In order to improve patient safety, commissioners should work closely with their providers. World class commissioning is unlikely to be of any use unless it supports world class provision. Commissioners must work collaboratively with their provider organisations to understand barriers which need to be overcome and incentives and sanctions required to manage the health system appropriately and safely. To do this well requires effective use of information. Quality improvement is nourished by information but that information needs to be compelling—the sort of information which will stimulate change in systems and behaviour. Astonishingly, the NHS spends one hundred times more on research than it does on audit. Feedback in the form of case studies, significant event reviews, audit or the other established methodologies for quality improvement needs to be valued and supported by commissioners. Embedding them within the contracting process and working with clinicians to identify which measurements will drive improvement must be integral to deciding how to invest, another important competency.
Making sound financial investments to ensure sustainable development and value for money.
Ultimately, commissioners have to create an understanding that safer, better quality care is also cost-effective care.
Information alone does not provide answers but helps the right questions to be asked. The work being done nationally in the UK by the NHS Institute for Innovation and Improvement is providing commissioners with a wealth of information. The question is; how is such information to be used? Surely it means collecting and using information for improvement rather than for judgement. This is perhaps the most difficult and biggest challenge to commissioners as there is constant fear among organisations and professionals that this information may be misused. There appears to be a predominant culture in many health systems to simply use information for judgement in an adverse and confrontational way. This needs to change. Therefore, commissioners should support a system that is not driven by fear but by a continuous drive to improve safety and outcomes.

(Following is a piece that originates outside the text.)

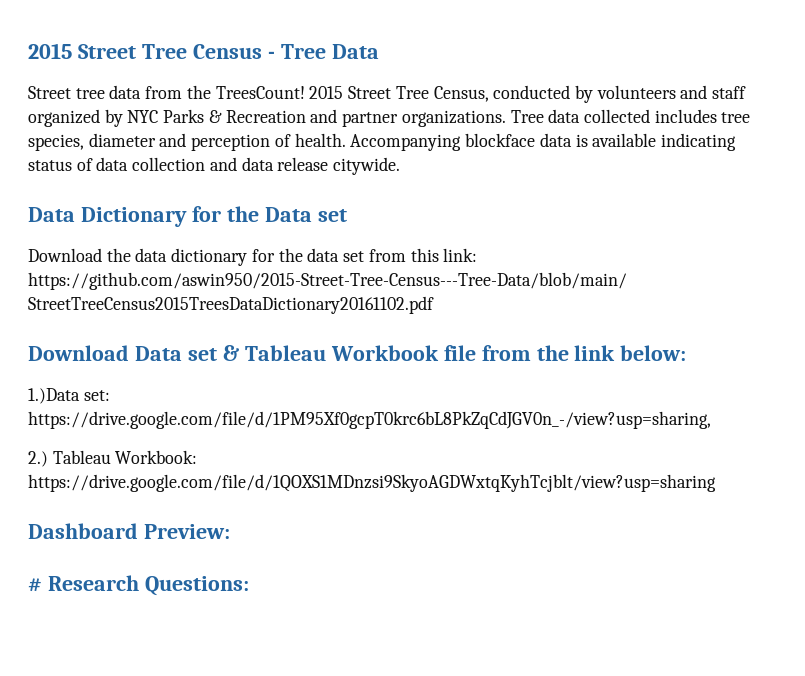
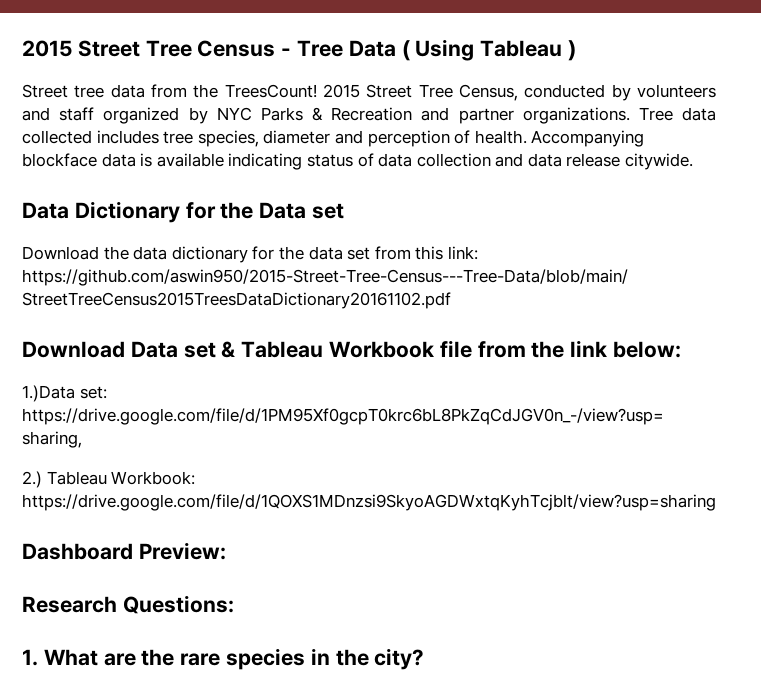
(379, 51) none -> [401,39,577,61] ( Using Tableau )
[28,578,42,592] # -> (226, 551) none
(249, 586) none -> [22,648,425,670] // 1. What are the rare species in the city?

Crossing the Quality Chasm (Institute of Medicine 2001) has an appendix entitled Redesigning Health Care with Insights from the Science of Complex Adaptive Systems.
Commissioners need to become adroit at using their levers and those exerted by other agencies in order to competently influence the complexities of the healthcare system they are shaping, to obtain safe and effective services, delivering the best possible outcomes for their customers.
Providers who understand this new context and rise to the challenge of working collaboratively with commissioners will flourish and prosper and, most important of all, patients will benefit.